--- DIRECTIONS FOR THIS TASK ---
Copy every entry as is. Leave images out.

[Extracted page text data]
-*-*-
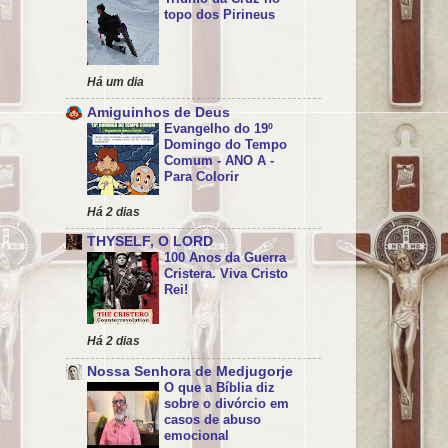
topo dos Pirineus
Há um dia
Amiguinhos de Deus
Evangelho do 19º
Domingo do Tempo
Comum - ANO A -
Para Colorir
Há 2 dias
THYSELF, O LORD
100 Anos da Guerra
Cristera. Viva Cristo
Rei!
Há 2 dias
Nossa Senhora de Medjugorje
O que a Bíblia diz
sobre o divórcio em
casos de abuso
emocional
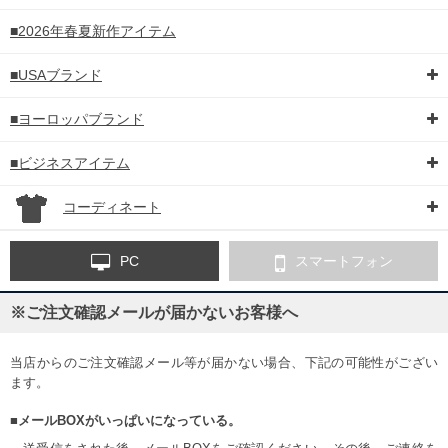
■2026年春夏新作アイテム
■USAブランド
■ヨーロッパブランド
■ビジネスアイテム
コーディネート
PC
スマートフォン
※ご注文確認メールが届かないお客様へ
当店からのご注文確認メール等が届かない場合、下記の可能性がござい
ます。
■メールBOXがいっぱいになっている。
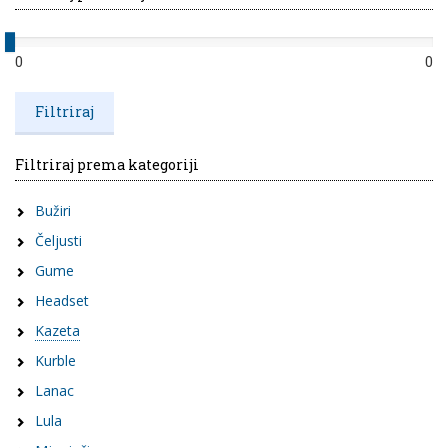
0
0
Filtriraj prema kategoriji
Bužiri
Čeljusti
Gume
Headset
Kazeta
Kurble
Lanac
Lula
-*-*-
--- PROBLEM SOLUTION ---
topo dos Pirineus
Há um dia
Amiguinhos de Deus
Evangelho do 19º
Domingo do Tempo
Comum - ANO A -
Para Colorir
Há 2 dias
THYSELF, O LORD
100 Anos da Guerra
Cristera. Viva Cristo
Rei!
Há 2 dias
Nossa Senhora de Medjugorje
O que a Bíblia diz
sobre o divórcio em
casos de abuso
emocional
■2026年春夏新作アイテム
■USAブランド
■ヨーロッパブランド
■ビジネスアイテム
コーディネート
PC
スマートフォン
※ご注文確認メールが届かないお客様へ
当店からのご注文確認メール等が届かない場合、下記の可能性がござい
ます。
■メールBOXがいっぱいになっている。
0
0
Filtriraj prema kategoriji
Bužiri
Čeljusti
Gume
Headset
Kazeta
Kurble
Lanac
Lula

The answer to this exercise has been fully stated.